:: TASK INSTRUCTIONS ::
How many lines of the records contain the word "عكاشة"? Reply with the number only.

++++++++++

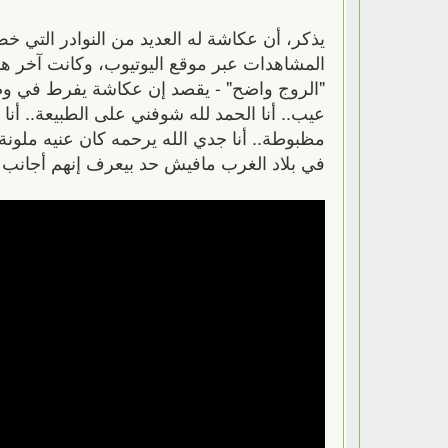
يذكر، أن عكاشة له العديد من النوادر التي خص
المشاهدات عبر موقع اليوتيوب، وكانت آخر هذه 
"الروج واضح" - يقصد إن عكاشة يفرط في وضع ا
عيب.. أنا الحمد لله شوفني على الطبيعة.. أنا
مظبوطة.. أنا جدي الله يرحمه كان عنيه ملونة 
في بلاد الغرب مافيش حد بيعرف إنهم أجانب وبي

++++++++++

:: OUTPUT FOR THIS EXERCISE ::
2